CBRE-WTW Managing Director Foo Gee Jen believes the market needs another three years to absorb the property overhang in Johor.
The state posted the biggest overhang units for commercial and residential properties last year, accounting for 18.4% (5,627 units) of Malaysia’s residential property overhang and 55.9% (13,998 units) of commercial property overhang, reported The Malaysian Reserve.
Based on the 2019 Property Market Status Report of National Property Information Centre, majority of Johor’s overhang homes were condominium/apartment units priced at between RM600,001 and RM700,000.
The state also emerged as the primary contributor to the serviced apartment overhang, accounting for 71.2% or 12,207 units.
Foo noted that Johor’s property overhang is by and large located in Iskandar Malaysia, which is a favourite destination among foreign investors.

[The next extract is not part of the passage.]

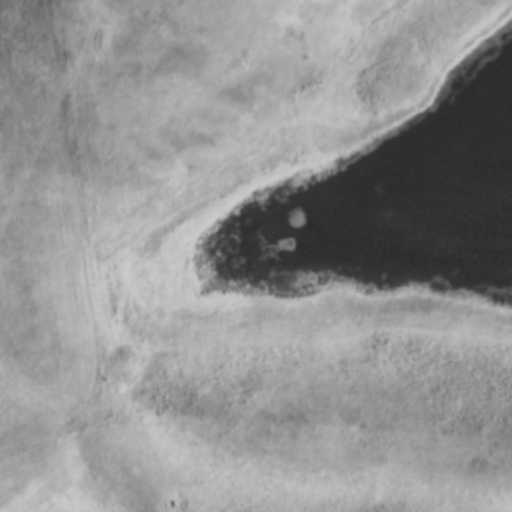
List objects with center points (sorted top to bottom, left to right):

“The market has been experiencing a supply gush of serviced apartments since 2012 to 2013. The price tag of these investment-oriented serviced apartments is a mismatch to the affordability of locals,” he told The Malaysian Reserve.
“It could take three to five years for the market to absorb these unsold units.”
Although property prices in Iskandar Malaysia remains attractive compared to those in major cities in Southeast Asia, the market’s immediate challenge would be the weakened investment appetite among foreign property buyers in view of the Covid-19 crisis, said Foo.
Meanwhile, VPC Realtors (JB) Sdn Bhd Asia-Pacific property consultant Bruce Lee noted that Johor’s property situation is slightly different from that of Penang, Kota Kinabalu or Kuala Lumpur, due to the Iskandar Malaysia mega project.
“Although the overhang property units situation nowadays is not encouraging in Johor, given a period of another three years I personally believe Johor situation will resolve better than the rest as long as the government policy to welcome foreign investment is consistent,” he said.
“Generally, the overhang of serviced apartments will remain for the next few years, unless there is a major change of demography and infrastructure, or a sudden paradigm shift of people’s behaviour to live in serviced apartments that are more convenient to commercial amenities and facilities.”
Lee added that classifying serviced apartments as commercial properties led to severe misled information on the actual overall supply and demand situation of residential property.